=== Source text ===
━━━━━━

By Lane V. Erickson, Idaho Estate Planning Attorney

After nearly 20 years of experience in working as an Idaho estate planning attorney I have helped numerous clients complete their own Idaho estate plans. Additionally, I’ve guided many families, and close relatives through the probate process in Idaho after a loved one has passed away. Based on these experiences I’ve had an opportunity to learn and work with Idaho law closely. Here are three specific Idaho estate planning secrets that I have learned.

1. Probate in Idaho May Not Be Necessary

The first secret that I have learned is that in Idaho a probate may not always be necessary. Whether a probate is required or not is controlled by specific Idaho laws. These laws state that there are really two circumstances when a probate is required in Idaho.

The first circumstance is that an individual dies at a time when they own an interest in some type of real estate. This could be a home that they lived in, or bare ground, or it could be farm ground. Really any type of land or real estate counts. The reason for this is that real estate is owned in Idaho by a title document known as a deed. The deed is the document that a person receives that describes the real estate and has their name listed as an owner. The deed is recorded with the county recorder’s office where the land is located.

While the person is alive, they have the ability to sell the land, or give the land away as a gift, and sign a deed to do this. However, when a person passes away, there now is no person who has legal authority to sign a deed that would transfer the ownership away to someone else. After a person dies, the only way that authority can be given to another individual to transfer land away from a person who has died is when a court enters an order appointing a person as the legal personal representative. The probate process is where this order is entered.

The second circumstance where a probate is required under Idaho law is when an individual passes away at a time when their estate, which includes all their money, property, and assets, is valued over the sum of $100,000. This is a statutory requirement.

Based on these laws, probate in Idaho can be avoided, if a person does not own any land or when their estate is valued at less than $100,000 when they die. When this occurs, there are other Idaho laws that apply which allow the transfer of property without requiring the probate process.

As Idaho estate planning attorneys our job is to work with our clients to help them determine whether a probate is required. If a probate is required we are experienced in assisting our clients in completing the process. When a probate is not required we also assist our clients in transferring property through the other legal means available.

2. Probate in Idaho is Very Inexpensive

The second secret about Idaho Estate Planning is that in the event a probate is required after a loved one passes away, it is very inexpensive in Idaho. In many states, the costs of a probate are tied directly to the size of the estate involved. Many states require a percentage of the estate to be paid as either a probate fee or as a statutory fee to the attorneys or to the personal representatives. However, in Idaho, none of these requirements exist. Rather, most probates in Idaho can be a completed for a relatively small expense.

━━━━━━

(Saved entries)
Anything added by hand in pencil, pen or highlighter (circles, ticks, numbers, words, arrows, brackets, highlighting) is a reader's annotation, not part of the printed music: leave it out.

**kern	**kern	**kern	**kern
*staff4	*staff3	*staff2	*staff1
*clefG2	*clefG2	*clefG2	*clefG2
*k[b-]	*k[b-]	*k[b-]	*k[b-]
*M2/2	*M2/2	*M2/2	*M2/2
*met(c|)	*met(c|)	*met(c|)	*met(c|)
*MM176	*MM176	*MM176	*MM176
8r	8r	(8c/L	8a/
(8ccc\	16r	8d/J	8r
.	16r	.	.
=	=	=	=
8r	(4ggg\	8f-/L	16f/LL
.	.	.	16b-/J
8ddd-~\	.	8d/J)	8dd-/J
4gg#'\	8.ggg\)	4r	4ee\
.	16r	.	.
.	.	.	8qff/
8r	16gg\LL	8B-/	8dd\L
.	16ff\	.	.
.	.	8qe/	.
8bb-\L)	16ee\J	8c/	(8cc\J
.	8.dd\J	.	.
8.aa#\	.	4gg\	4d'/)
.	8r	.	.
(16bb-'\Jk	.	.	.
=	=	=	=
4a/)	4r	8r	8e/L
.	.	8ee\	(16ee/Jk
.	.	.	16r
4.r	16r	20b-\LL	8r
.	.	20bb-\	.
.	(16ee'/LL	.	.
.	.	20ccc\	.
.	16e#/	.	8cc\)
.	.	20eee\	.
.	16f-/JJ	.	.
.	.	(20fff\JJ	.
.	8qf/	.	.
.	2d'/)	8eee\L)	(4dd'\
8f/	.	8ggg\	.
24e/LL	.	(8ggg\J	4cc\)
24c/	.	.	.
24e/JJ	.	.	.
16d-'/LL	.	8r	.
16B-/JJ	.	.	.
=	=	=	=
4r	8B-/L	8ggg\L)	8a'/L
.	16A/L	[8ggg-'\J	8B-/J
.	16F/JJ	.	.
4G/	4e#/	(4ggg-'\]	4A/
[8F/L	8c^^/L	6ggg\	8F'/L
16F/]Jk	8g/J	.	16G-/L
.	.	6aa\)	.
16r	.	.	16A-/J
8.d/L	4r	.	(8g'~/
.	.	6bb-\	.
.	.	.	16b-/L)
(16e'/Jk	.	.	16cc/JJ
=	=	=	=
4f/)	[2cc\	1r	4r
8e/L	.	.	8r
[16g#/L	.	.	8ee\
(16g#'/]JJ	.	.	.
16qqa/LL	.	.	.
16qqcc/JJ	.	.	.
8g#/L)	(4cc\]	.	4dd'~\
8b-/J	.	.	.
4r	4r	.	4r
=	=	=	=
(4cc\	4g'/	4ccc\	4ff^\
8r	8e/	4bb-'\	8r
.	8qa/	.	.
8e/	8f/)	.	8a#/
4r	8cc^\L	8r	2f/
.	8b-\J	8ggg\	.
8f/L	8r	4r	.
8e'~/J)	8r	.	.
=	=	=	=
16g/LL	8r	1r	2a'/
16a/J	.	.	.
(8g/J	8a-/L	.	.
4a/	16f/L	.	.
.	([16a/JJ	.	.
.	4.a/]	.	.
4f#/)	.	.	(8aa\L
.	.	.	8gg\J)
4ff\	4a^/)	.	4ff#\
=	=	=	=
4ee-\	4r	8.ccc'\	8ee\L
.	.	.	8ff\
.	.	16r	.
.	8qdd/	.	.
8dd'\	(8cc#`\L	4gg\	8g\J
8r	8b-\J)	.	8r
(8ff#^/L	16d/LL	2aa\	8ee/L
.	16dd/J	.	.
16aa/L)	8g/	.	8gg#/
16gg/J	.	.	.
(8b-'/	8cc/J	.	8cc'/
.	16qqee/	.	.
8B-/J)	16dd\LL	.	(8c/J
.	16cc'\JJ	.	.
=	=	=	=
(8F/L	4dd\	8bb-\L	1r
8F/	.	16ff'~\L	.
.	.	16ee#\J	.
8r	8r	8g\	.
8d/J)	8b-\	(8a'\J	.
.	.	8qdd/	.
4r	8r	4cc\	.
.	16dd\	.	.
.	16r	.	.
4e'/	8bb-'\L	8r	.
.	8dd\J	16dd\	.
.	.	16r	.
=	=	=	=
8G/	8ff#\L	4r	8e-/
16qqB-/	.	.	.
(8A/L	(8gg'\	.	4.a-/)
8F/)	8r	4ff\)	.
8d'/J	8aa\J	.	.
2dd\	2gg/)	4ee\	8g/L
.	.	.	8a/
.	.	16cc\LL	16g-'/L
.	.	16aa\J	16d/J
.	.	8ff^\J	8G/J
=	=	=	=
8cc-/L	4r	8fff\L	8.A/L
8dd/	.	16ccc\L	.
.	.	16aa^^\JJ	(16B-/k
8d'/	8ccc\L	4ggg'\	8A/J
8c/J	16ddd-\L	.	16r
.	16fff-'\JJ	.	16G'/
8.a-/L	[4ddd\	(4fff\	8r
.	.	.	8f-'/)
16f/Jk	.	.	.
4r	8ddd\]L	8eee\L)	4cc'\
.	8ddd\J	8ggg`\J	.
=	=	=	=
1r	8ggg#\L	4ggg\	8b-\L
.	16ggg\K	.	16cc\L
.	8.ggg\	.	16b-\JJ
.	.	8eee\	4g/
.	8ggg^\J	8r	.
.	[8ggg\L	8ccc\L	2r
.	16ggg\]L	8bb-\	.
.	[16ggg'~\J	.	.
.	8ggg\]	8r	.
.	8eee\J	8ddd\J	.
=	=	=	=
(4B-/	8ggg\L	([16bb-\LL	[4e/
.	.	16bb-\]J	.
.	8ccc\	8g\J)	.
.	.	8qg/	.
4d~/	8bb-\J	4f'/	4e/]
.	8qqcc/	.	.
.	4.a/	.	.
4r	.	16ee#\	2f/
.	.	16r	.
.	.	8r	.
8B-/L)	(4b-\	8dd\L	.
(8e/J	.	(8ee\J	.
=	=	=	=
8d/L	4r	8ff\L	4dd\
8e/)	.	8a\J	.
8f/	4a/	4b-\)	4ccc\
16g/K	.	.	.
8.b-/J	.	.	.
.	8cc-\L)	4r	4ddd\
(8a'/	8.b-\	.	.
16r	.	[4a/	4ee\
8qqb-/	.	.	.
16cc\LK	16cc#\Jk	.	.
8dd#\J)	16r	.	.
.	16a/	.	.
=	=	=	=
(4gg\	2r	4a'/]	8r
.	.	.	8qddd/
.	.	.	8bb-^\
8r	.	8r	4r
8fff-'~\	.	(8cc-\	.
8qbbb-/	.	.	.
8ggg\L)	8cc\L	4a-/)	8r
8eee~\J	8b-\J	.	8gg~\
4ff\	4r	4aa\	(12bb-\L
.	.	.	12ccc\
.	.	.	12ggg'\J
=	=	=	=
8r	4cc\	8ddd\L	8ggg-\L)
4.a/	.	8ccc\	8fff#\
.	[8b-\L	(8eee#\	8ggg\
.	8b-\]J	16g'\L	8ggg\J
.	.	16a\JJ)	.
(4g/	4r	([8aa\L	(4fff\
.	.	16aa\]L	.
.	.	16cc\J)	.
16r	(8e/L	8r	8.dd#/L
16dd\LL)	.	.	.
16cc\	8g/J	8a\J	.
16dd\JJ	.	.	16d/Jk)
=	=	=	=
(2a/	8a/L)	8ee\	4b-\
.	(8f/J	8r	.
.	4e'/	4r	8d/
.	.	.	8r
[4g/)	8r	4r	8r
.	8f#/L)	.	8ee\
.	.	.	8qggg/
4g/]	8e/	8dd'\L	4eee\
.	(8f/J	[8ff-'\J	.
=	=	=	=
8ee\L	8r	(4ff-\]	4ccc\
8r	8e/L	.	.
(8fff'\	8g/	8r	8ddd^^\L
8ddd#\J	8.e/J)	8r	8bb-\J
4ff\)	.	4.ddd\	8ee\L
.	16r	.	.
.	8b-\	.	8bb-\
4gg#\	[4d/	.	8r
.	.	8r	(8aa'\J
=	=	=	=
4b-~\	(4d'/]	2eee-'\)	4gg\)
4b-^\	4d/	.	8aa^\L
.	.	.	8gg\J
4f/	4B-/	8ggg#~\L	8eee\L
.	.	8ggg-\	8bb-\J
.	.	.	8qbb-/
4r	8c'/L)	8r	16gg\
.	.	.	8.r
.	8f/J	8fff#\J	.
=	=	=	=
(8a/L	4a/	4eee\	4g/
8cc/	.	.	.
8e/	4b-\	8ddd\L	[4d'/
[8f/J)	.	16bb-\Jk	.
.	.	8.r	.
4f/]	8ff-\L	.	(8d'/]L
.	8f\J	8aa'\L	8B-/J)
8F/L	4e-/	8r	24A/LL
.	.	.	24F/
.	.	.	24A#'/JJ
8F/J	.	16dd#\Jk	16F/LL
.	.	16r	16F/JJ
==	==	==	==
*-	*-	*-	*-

━━━━━━

=== Directions for this task ===
Carry the article on Idaho estate planning secrets forward, beginning right after its final sentence.

=== Task response ===
Our jobs as Idaho estate planning attorneys is to guide our clients through the probate process as efficiently and as inexpensively as possible. We take pride in the numerous families that we have assisted through the probate process.

3. There is More to Estate Planning Than Just Your Will

The third secret is that there is far more to Idaho estate planning than just having a last will and testament. The last will and testament is the document that is used to give your property away to others after you die. While, a last will and testament is an important document, it is not the only estate planning a document that exists. In fact, in my opinion, the last will and testament is the least important part of your estate planning.

Other documents that may be necessary to prepare a complete Idaho estate plan for your include: (1) a guardianship for children who are under the age of 18; (2) a power of attorney for yourself; (3) a living will coupled with a power of attorney for health care; and (4) possible a trust, depending on the circumstances of the individual and their loved ones. Each of these documents has a specific role in providing protection for you and your loved ones while you are alive. Because these documents affect you while you are alive, they have a much greater impact on your own personal life than your last will and testament ever does.

By understanding these three secrets about Idaho estate planning, you can now complete estate planning for not only yourself but also for your loved ones as well. We are confident that we can help.

ENLIST AN ESTATE PLANNING ATTORNEY TO HELP YOU

When it comes to estate planning or probate you should never try to do it alone. If you have questions for yourself or for your family and loved ones, we can help. Call us toll free at 877-232-6101 or 208-232-6101 for a consultation with Lane Erickson and the Racine Olson team of Estate Planning attorneys in Idaho.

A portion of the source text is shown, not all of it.